Building along the Sag Harbor waterfront can begin again, now with a new code in place.
“We accomplished some good work here tonight,” Mayor James Larocca said at Tuesday’s Sag Harbor Village Board meeting. “This work began under Mayor Mulcahy. We were able to advance it to this conclusion. I think we’re on the threshold of a very important next step, and that’s making it work.”
In a unanimous vote, the board adopted two new resolutions, one ending the moratorium and the other creating a new waterfront zoning overlay district.
“I was told this would be done in three months,” said Deputy Mayor Thomas Gardella in making the motion to approve the creation of the new zoning district. “It’s been a year and a half. We’ve had a lot of input, a lot of hard work.”
Aidan Cornish seconded the motion, saying the new law was “not perfect, and never will be,” but that it “goes a long way toward protecting the future of the village.”
Bob Plumb, another board member, voted for the new zoning district, but only after receiving assurances that the board would vote later in the meeting to approve “further study” of the district.
The building moratorium was enacted in August 2020 to give the village time to study and get ahead of development that could adversely affect the character of Sag Harbor. Since then, a vision of the waterfront was laid out, the old code was reviewed, and, finally, revisions to the waterfront code were suggested. This all happened against the backdrop of a pandemic that led to a real estate boom, which accelerated concerns about drastic redevelopment.

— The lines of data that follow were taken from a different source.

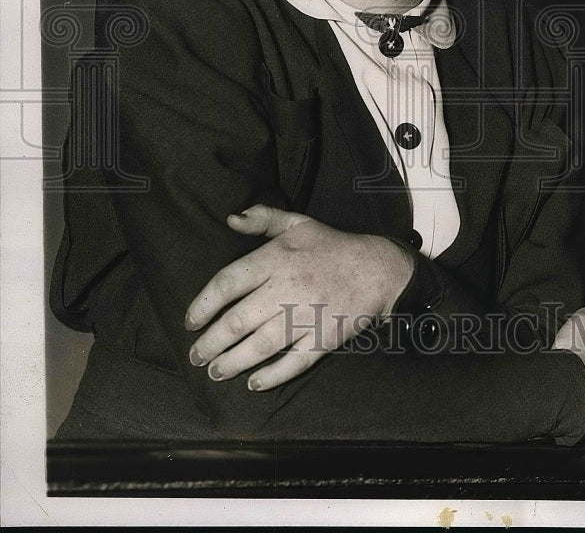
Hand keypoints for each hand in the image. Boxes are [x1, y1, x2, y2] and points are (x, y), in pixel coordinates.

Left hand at [185, 204, 413, 390]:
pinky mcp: (325, 338)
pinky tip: (254, 383)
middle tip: (196, 356)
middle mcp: (288, 288)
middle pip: (238, 320)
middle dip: (211, 343)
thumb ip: (262, 219)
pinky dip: (272, 376)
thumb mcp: (297, 223)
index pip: (228, 282)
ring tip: (215, 372)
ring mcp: (307, 315)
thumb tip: (230, 219)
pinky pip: (294, 362)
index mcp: (277, 258)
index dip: (203, 305)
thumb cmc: (331, 246)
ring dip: (233, 362)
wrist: (377, 269)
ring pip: (261, 346)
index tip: (190, 321)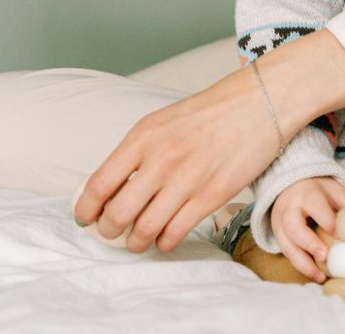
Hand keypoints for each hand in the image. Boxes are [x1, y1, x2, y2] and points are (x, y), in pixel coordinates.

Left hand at [73, 31, 344, 254]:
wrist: (259, 101)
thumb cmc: (209, 112)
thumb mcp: (162, 121)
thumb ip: (136, 152)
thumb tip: (108, 189)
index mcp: (143, 136)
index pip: (98, 185)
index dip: (86, 211)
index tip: (85, 219)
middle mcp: (161, 158)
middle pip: (117, 215)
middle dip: (110, 231)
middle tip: (113, 232)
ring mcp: (187, 179)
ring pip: (143, 231)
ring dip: (136, 242)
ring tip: (139, 239)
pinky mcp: (212, 196)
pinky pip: (174, 234)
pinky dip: (164, 243)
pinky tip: (166, 236)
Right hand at [270, 177, 344, 281]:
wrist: (290, 189)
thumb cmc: (316, 192)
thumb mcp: (331, 190)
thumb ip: (344, 202)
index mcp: (306, 194)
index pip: (314, 204)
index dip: (326, 219)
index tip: (338, 235)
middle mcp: (289, 209)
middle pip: (293, 226)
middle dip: (308, 243)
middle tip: (324, 256)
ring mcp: (280, 224)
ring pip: (287, 245)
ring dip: (303, 263)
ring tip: (320, 276)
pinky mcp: (279, 238)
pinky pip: (286, 254)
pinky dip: (300, 267)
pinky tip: (315, 275)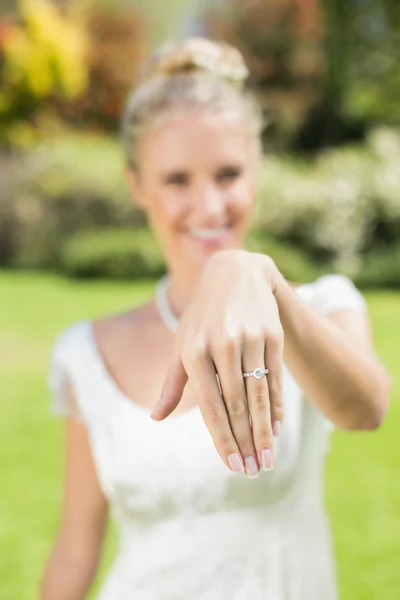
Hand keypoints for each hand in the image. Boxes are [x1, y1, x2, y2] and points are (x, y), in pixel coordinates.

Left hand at [151, 250, 283, 477]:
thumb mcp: (182, 344)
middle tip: (253, 471)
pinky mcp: (272, 333)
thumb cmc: (202, 318)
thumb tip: (156, 419)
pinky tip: (278, 427)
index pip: (210, 405)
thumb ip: (172, 383)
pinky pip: (276, 376)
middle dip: (245, 441)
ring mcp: (249, 338)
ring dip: (264, 431)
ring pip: (259, 394)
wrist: (234, 274)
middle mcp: (222, 345)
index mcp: (194, 351)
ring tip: (268, 459)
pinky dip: (277, 405)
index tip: (231, 465)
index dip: (222, 438)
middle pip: (237, 404)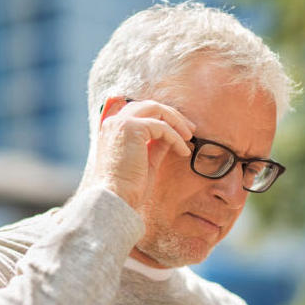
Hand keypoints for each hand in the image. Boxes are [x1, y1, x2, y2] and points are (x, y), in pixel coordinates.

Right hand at [78, 97, 194, 207]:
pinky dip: (176, 138)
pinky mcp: (131, 128)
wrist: (115, 198)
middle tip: (190, 129)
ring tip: (189, 137)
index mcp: (114, 129)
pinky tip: (183, 151)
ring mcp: (121, 123)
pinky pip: (162, 127)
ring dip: (176, 122)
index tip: (180, 129)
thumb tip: (171, 137)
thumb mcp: (146, 162)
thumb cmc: (128, 187)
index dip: (162, 117)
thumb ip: (156, 146)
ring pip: (156, 109)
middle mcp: (114, 122)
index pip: (140, 112)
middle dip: (172, 115)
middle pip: (149, 106)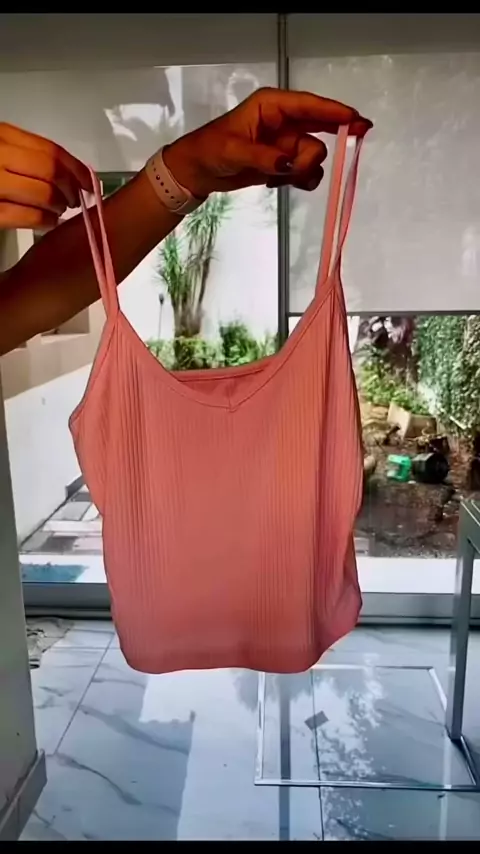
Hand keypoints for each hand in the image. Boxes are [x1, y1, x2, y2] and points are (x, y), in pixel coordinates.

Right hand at [0, 123, 92, 229]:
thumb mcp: (3, 152)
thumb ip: (29, 156)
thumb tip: (73, 174)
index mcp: (2, 135)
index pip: (51, 150)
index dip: (77, 169)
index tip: (90, 182)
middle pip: (51, 171)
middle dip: (71, 189)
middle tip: (75, 201)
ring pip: (44, 194)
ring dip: (60, 206)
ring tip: (59, 211)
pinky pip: (29, 216)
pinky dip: (46, 221)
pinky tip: (49, 222)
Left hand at [163, 87, 371, 198]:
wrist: (199, 171)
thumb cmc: (211, 151)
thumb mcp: (233, 151)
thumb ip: (263, 156)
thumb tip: (288, 163)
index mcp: (272, 106)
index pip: (309, 106)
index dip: (335, 112)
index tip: (357, 121)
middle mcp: (284, 122)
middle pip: (319, 133)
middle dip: (312, 154)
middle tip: (298, 170)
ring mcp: (287, 143)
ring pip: (314, 157)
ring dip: (302, 172)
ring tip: (277, 178)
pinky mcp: (285, 163)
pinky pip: (306, 173)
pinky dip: (298, 181)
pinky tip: (276, 183)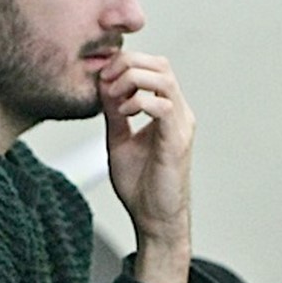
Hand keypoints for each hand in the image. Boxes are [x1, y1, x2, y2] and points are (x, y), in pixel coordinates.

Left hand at [100, 51, 193, 282]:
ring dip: (132, 79)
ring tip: (113, 96)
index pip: (153, 67)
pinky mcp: (176, 141)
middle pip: (161, 64)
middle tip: (105, 79)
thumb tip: (103, 86)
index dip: (126, 63)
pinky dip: (139, 102)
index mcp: (167, 110)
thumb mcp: (119, 139)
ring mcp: (180, 126)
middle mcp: (179, 113)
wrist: (153, 218)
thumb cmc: (140, 184)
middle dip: (128, 63)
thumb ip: (114, 113)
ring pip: (164, 78)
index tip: (101, 76)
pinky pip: (163, 107)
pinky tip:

The new overlay district breaks downtown Sag Harbor into several zoning districts: the waterfront, office, village business, resort motel, parks and recreation, and residential. Each district has different rules that apply to the types and sizes of buildings that can exist within it.

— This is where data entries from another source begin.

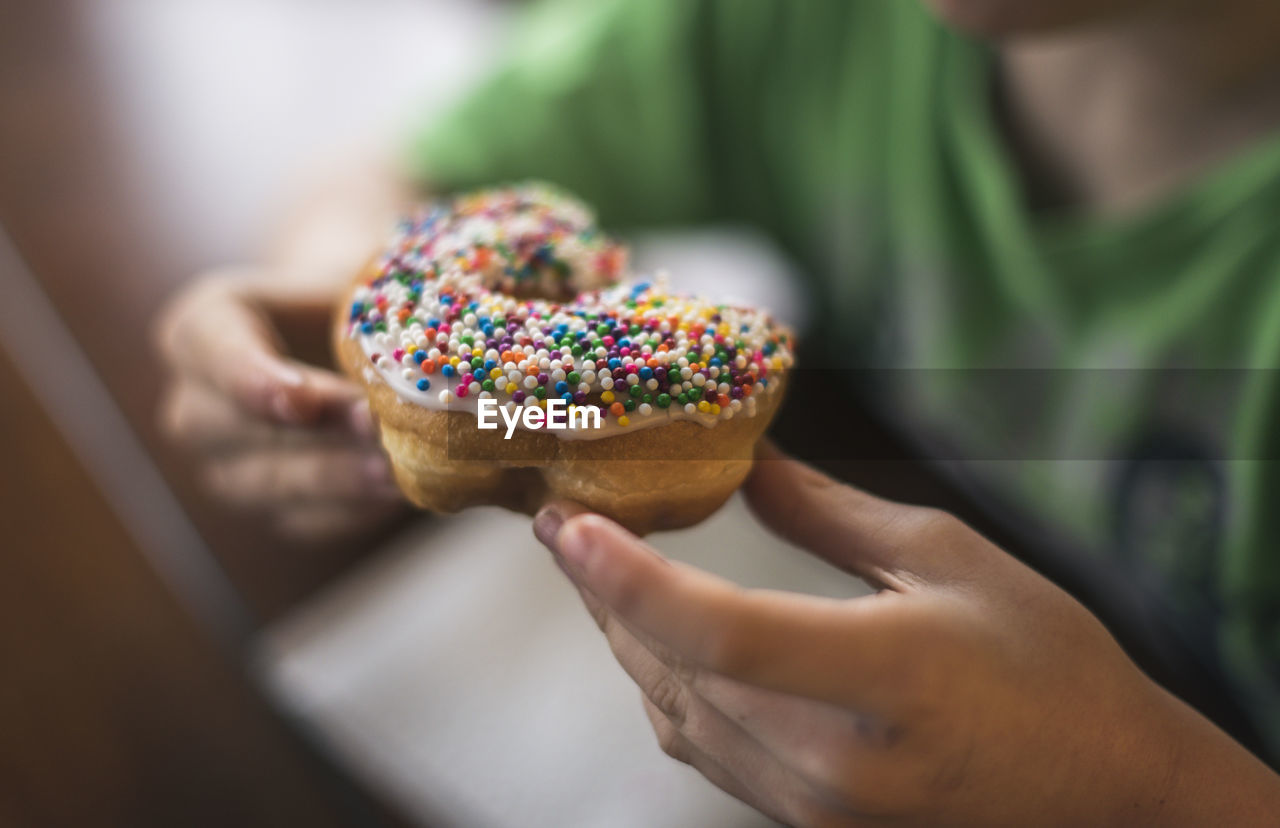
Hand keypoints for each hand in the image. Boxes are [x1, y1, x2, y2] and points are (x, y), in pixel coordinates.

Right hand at [155, 267, 405, 541]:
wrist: (364, 349)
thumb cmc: (358, 306)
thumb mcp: (362, 293)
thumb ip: (372, 314)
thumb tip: (416, 352)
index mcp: (202, 329)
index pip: (207, 349)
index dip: (249, 378)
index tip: (299, 400)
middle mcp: (197, 406)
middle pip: (231, 427)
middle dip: (312, 430)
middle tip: (374, 426)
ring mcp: (227, 467)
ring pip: (267, 484)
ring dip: (338, 477)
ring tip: (398, 468)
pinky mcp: (273, 510)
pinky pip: (306, 519)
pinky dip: (357, 506)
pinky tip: (403, 490)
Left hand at [533, 444, 1279, 825]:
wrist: (1105, 794)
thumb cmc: (1047, 665)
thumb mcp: (950, 558)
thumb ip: (830, 515)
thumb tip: (748, 465)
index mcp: (885, 678)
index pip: (720, 635)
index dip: (629, 580)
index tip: (569, 525)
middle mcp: (837, 761)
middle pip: (678, 674)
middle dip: (607, 598)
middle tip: (564, 527)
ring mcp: (820, 809)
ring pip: (679, 719)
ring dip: (626, 642)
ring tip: (592, 572)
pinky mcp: (812, 826)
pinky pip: (709, 755)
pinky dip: (668, 690)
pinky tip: (654, 642)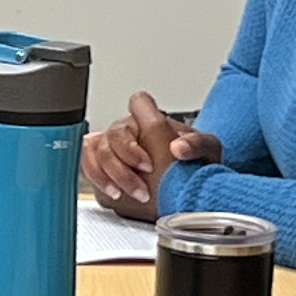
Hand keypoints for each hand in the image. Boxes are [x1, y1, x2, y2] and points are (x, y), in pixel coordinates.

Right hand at [86, 94, 219, 219]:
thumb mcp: (208, 153)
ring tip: (126, 192)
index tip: (151, 153)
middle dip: (126, 160)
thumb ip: (198, 144)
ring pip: (97, 150)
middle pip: (114, 133)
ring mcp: (114, 148)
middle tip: (145, 176)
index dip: (140, 120)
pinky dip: (96, 176)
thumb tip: (179, 147)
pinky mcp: (104, 166)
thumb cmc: (194, 165)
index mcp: (152, 122)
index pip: (139, 103)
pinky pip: (87, 162)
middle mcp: (130, 132)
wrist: (186, 188)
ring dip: (110, 173)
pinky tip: (112, 190)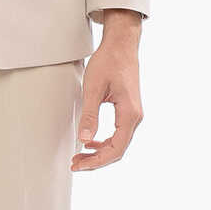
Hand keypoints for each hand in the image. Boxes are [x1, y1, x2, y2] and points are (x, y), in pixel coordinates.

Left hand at [72, 10, 144, 171]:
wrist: (121, 44)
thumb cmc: (109, 62)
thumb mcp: (93, 89)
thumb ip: (90, 116)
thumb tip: (84, 139)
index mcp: (129, 114)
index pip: (116, 148)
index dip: (96, 161)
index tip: (78, 164)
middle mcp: (135, 117)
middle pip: (118, 149)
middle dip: (96, 160)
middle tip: (75, 164)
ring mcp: (133, 114)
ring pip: (118, 143)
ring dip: (99, 152)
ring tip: (80, 155)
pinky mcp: (128, 110)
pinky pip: (119, 133)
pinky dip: (104, 142)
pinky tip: (90, 142)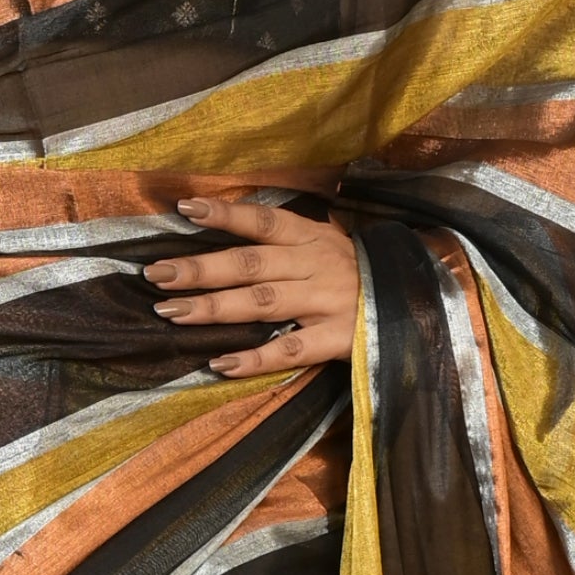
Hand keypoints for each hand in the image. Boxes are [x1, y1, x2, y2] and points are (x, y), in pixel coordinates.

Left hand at [145, 194, 361, 377]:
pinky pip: (290, 351)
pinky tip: (220, 364)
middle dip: (200, 269)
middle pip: (250, 264)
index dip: (225, 215)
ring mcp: (326, 303)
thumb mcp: (329, 244)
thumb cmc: (359, 274)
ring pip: (262, 304)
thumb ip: (287, 240)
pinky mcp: (337, 340)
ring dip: (214, 308)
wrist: (418, 304)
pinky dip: (254, 359)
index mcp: (312, 238)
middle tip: (155, 274)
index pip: (263, 221)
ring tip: (172, 313)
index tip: (184, 209)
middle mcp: (316, 266)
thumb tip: (228, 224)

Immediately after the vote, as Mr. Plumb had asked, the board voted to authorize a planning study to consider potential code amendments voiced over the last few months, many by members of Save Sag Harbor.

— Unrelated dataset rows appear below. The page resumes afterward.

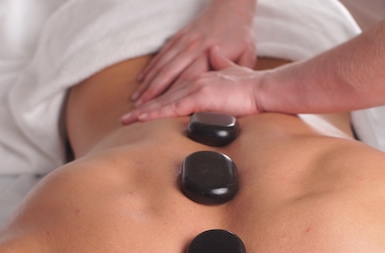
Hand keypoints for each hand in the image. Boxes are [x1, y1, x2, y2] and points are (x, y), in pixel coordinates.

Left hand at [121, 47, 265, 124]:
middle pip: (164, 96)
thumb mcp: (234, 69)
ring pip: (164, 101)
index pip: (174, 89)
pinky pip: (173, 107)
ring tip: (129, 121)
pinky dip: (156, 113)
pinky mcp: (200, 96)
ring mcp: (196, 87)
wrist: (263, 88)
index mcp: (201, 77)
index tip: (143, 106)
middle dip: (144, 107)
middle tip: (127, 117)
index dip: (157, 98)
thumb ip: (222, 62)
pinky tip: (145, 119)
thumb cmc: (252, 83)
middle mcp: (194, 80)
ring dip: (145, 112)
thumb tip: (215, 54)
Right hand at [131, 0, 255, 104]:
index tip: (161, 111)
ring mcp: (184, 42)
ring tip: (136, 99)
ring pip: (162, 65)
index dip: (173, 96)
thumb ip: (235, 74)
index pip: (187, 80)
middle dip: (153, 94)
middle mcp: (193, 48)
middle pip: (169, 75)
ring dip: (148, 83)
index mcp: (209, 55)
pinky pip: (161, 54)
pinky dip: (150, 68)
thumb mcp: (247, 54)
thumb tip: (229, 92)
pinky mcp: (179, 37)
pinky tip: (141, 80)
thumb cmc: (241, 34)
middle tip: (140, 110)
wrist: (232, 6)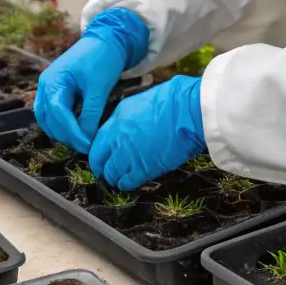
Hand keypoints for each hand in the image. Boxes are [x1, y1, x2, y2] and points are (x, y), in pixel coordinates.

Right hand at [34, 7, 149, 153]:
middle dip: (66, 136)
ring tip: (82, 141)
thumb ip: (90, 114)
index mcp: (53, 81)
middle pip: (49, 119)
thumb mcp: (98, 88)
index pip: (59, 114)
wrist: (106, 39)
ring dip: (62, 132)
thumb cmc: (102, 59)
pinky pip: (52, 113)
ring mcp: (47, 87)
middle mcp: (45, 85)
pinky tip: (77, 130)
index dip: (73, 133)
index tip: (87, 146)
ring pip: (47, 119)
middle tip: (87, 147)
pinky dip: (62, 124)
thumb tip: (87, 139)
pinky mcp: (55, 90)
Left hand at [89, 75, 204, 191]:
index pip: (97, 142)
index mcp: (116, 120)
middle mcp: (117, 138)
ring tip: (120, 179)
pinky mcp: (143, 169)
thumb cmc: (173, 100)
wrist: (188, 110)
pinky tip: (131, 182)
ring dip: (115, 178)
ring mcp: (128, 155)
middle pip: (99, 161)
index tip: (103, 157)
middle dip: (102, 168)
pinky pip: (127, 182)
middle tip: (107, 172)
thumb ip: (129, 118)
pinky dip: (127, 184)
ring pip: (111, 174)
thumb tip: (129, 127)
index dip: (100, 153)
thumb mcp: (141, 102)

The code, said Mayor Larocca, “is subject to continuous, eternal, fine-tuning, changing, amending, updating, revising. It’s a living document.” The village, he said, amends the code from time to time as needed. “What we propose to do in the next phase of work is, have a collateral process . . . that treats these issues . . . people are advocating on.”
Not everyone was impressed by the new district. “What you’re proposing is allowing a huge truck to be driven through the zoning code,” said David Berridge, an architect who splits his time between Sag Harbor and Manhattan. “I spend a lot of time trying to work around the rules . . . and you will rue the day if you do not study what the height of a finished building will be.”
Liz Vail, the village attorney, explained that the board had just resolved to authorize the planning consultants Nelson, Pope, and Voorhis to study the potential impacts of any amendment, including lowering the height of buildings in the business-zoned districts on the south side of Bay Street and Long Island Avenue.
Other potential amendments the consultants would study, she said, include increased retail uses in the office district; limiting the size of commercial uses in the office district to 2,000 square feet, allowing offices of 600 square feet in the office district, and exempting single-family residences from the waterfront overlay district standards.
“I’m sorry we disappointed some,” Mayor Larocca concluded. “It’s inevitable in a complicated process like this. I think the net effect of what we’ve done will be very positive in protecting this village that we are all devoted to.”